Bianca remembers with a chill the second victim of the Bankside butcher – Jacob Monkton, Ned’s younger brother. She turns to Nicholas, her face clouded. ‘What are you going to do?’

‘Go to Robert Cecil first thing tomorrow and tell him what I’ve discovered. He can send some of his men to Cleevely and rescue the boy from Arcampora’s grasp.’

Bianca brushes her hair from her temples, as though making space for her thoughts. Instinctively Nicholas reaches out and pushes back a rebellious strand that her fingers have missed. She makes no attempt to avoid his touch, but her eyes are bright with half-formed tears.

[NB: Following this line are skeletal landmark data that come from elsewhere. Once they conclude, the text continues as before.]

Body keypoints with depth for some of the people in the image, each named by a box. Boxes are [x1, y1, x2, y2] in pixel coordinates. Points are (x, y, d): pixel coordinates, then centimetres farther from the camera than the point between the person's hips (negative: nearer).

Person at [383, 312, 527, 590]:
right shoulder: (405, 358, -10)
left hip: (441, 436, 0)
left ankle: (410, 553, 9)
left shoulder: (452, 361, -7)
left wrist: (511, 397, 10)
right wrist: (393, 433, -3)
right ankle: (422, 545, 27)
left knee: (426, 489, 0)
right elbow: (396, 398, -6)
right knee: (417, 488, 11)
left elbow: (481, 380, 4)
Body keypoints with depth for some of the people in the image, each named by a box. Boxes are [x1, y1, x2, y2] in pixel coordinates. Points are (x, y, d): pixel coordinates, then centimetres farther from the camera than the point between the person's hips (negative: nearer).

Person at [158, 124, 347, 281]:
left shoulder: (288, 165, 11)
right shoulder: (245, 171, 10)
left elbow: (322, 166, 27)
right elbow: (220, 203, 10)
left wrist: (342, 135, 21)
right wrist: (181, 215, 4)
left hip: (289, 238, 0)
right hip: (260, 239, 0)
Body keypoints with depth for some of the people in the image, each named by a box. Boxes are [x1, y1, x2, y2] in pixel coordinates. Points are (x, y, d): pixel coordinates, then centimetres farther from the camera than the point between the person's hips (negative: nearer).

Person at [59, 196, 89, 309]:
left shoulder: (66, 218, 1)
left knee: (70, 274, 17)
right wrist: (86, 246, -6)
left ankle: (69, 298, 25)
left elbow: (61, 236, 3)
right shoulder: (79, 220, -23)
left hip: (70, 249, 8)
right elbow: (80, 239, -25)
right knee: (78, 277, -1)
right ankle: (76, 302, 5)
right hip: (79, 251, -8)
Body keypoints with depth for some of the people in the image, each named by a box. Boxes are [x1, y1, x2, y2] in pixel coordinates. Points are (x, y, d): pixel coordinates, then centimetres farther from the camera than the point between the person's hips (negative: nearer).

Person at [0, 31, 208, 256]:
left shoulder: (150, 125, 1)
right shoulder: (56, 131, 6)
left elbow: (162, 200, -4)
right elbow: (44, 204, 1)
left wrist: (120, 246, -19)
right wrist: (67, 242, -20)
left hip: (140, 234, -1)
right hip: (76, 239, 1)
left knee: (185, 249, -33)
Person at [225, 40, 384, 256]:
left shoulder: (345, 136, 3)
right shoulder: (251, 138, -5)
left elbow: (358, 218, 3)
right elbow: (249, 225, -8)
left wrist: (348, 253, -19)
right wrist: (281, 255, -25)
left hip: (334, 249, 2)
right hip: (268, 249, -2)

‘Remember what you told me the day you returned from Suffolk?’ she says. ‘You told me there would be no more madmen offering Satan their souls in exchange for knowledge. That’s what you promised me. Kit Marlowe’s theatricals I can bear. But not the real thing. Not again.’

11

The bell at St Olave’s chimes midnight as Nicholas and Bianca return from the physic garden with Tyrrell’s box of letters, flitting silently through the empty lanes.

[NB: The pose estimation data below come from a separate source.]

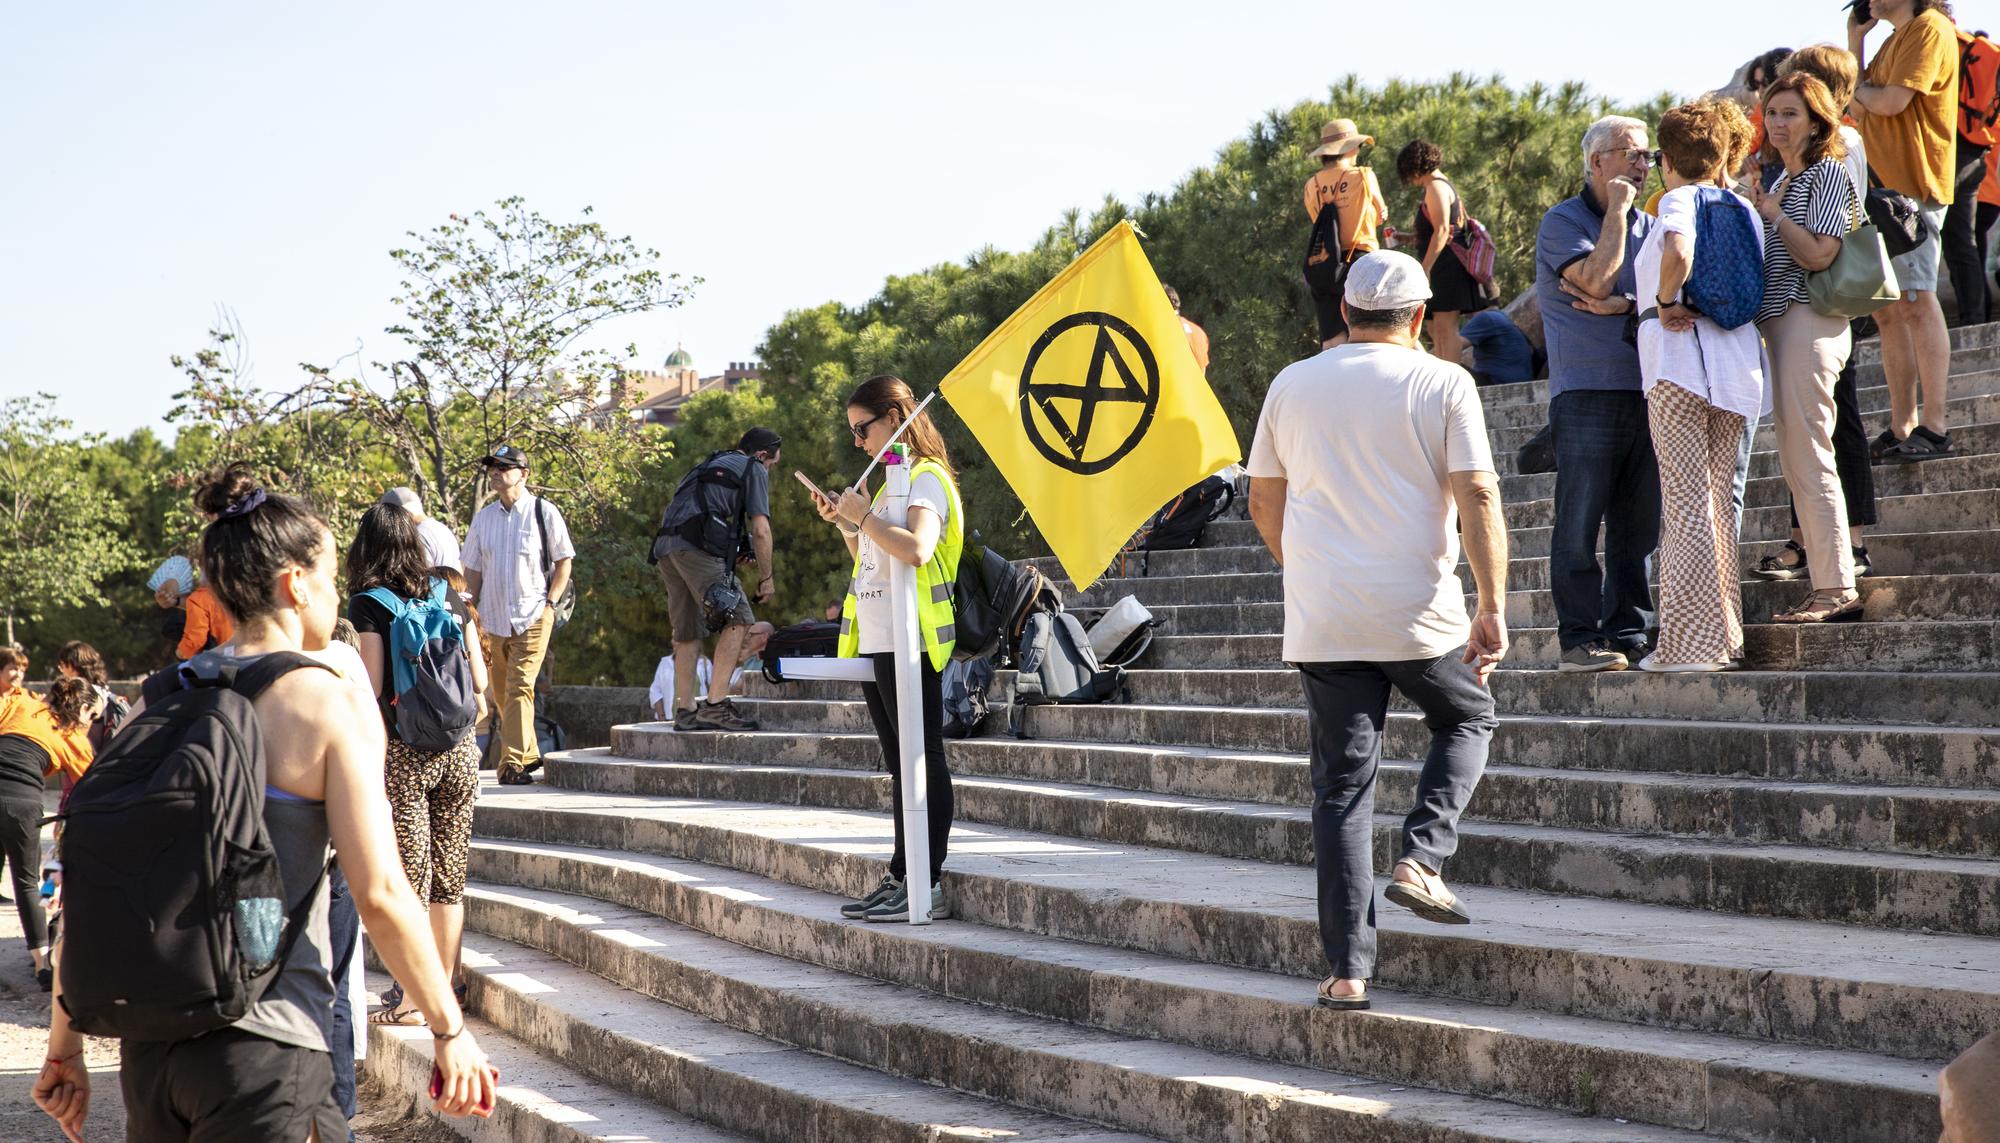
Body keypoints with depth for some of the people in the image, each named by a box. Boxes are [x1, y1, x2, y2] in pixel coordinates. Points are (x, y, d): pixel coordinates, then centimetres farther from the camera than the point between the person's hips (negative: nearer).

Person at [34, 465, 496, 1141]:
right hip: (264, 1046, -6)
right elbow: (381, 894, -13)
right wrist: (450, 1031, -3)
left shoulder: (160, 701, 8)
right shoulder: (333, 705, -7)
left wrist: (64, 1046, 14)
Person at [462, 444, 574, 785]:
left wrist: (550, 604, -5)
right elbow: (472, 571, 15)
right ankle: (529, 755, 27)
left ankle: (513, 763, -18)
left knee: (520, 688, -15)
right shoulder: (483, 518, 10)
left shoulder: (544, 513, -1)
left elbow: (564, 561, 4)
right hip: (493, 619, 5)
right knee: (502, 694, 10)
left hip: (532, 617, -5)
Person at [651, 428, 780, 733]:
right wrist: (767, 578, 11)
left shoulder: (709, 465, 35)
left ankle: (685, 710, 10)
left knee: (688, 630, 12)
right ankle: (715, 704, -16)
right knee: (737, 618, -8)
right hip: (697, 546, -8)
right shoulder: (754, 470, 12)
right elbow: (760, 530, 3)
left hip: (665, 545, 8)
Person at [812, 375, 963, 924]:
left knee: (922, 760, -7)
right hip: (875, 643, 10)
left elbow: (916, 550, -28)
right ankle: (902, 876, 15)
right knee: (900, 763, 11)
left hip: (909, 642, -10)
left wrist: (865, 516, -18)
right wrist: (844, 523, 12)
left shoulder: (927, 480, -10)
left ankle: (926, 884, -6)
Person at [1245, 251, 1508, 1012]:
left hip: (1320, 621, 2)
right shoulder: (1443, 385, -1)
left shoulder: (1293, 385, 9)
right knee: (1467, 719, 25)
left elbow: (1264, 504, 17)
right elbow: (1477, 499, -9)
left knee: (1341, 785, 6)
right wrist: (1493, 608, -6)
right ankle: (1422, 857, 4)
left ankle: (1348, 970, 1)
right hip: (1418, 616, -2)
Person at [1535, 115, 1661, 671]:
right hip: (1587, 391, -5)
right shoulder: (1561, 222, 2)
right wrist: (1617, 210, -4)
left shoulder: (1649, 227, 19)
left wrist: (1622, 306, -10)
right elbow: (1596, 279, -13)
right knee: (1580, 524, -7)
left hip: (1645, 392, 5)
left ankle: (1629, 634, 9)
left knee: (1639, 524, 4)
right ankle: (1579, 639, -4)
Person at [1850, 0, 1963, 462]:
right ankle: (1902, 427, 9)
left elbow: (1892, 102, -18)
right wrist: (1855, 43, 13)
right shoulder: (1894, 41, 22)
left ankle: (1934, 428, -11)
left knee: (1916, 302, -11)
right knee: (1887, 311, 7)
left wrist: (1859, 88, 3)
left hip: (1913, 186, -9)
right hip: (1883, 188, 9)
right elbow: (1859, 111, 18)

Rose is already asleep on the truckle bed in Bianca’s room, Buffle curled up beside her. Timothy and Farzad have settled down on their mattresses beside the taproom hearth, and Ned has returned to his father’s house on Scrope Alley. Tonight Bianca is glad no one is lodging at the Jackdaw. She makes a final check on Bruno, then goes down to her apothecary’s room in the cellar, with Nicholas close behind.

As he lights the candles with a taper, Bianca’s secret world takes shape out of the darkness: ceiling beams festooned with dense sprigs of peony and knapweed, gilliflower and galangal, fleabane and featherfew; sloughed snakes’ skins, as brittle and translucent as spun sugar hanging from pegs; shelves crammed with pots and jars full of spices and herbs she’s gathered from her physic garden, or from the few merchants along the wharves whom she trusts – a leafy arbour of mysteries that he thinks should, by rights, belong to a magical forest rather than a Bankside tavern. The multitude of scents swarm about him like hiving bees, some with sharp, acidic stings, others so warm and soft they feel like honey in the back of his throat. If some of the more impressionable of the Jackdaw’s customers could peek inside here, they’d have their suspicions about Mistress Merton’s darker skills confirmed in full measure.

Bianca takes the sailcloth package and unwraps it on the table. ‘You’d better hurry,’ she says. ‘These can’t stay here a moment longer than necessary.’

‘I’ll do my best, but I wasn’t exactly the finest Latin scholar,’ Nicholas tells her. ‘Have you written down the code you deciphered?’

‘I’ve done better than that,’ she says, fetching him the book containing the record of her patients and the cures she’s mixed for them. She opens it to what appears to be a random page. Nicholas sees a column of letters. They mean nothing obvious to him. They might be customers’ initials, the first letter of a herb or plant, a distillation, a syrup… anything. ‘Look at the top left corner of the page,’ she tells him.

Nicholas sees an F written there.

‘Instead of page numbers, I’ve put letters. Page six is marked F, which is also the sixth letter of the alphabet.’ She places a fingertip to guide him. ‘Now, if you look at this column of letters I’ve written, the sixth one down is a T.’

‘So when I come across a T in Tyrrell’s papers, it’s really an F?’

‘Exactly.’

‘How very devious of you, Mistress Bianca,’ he says admiringly.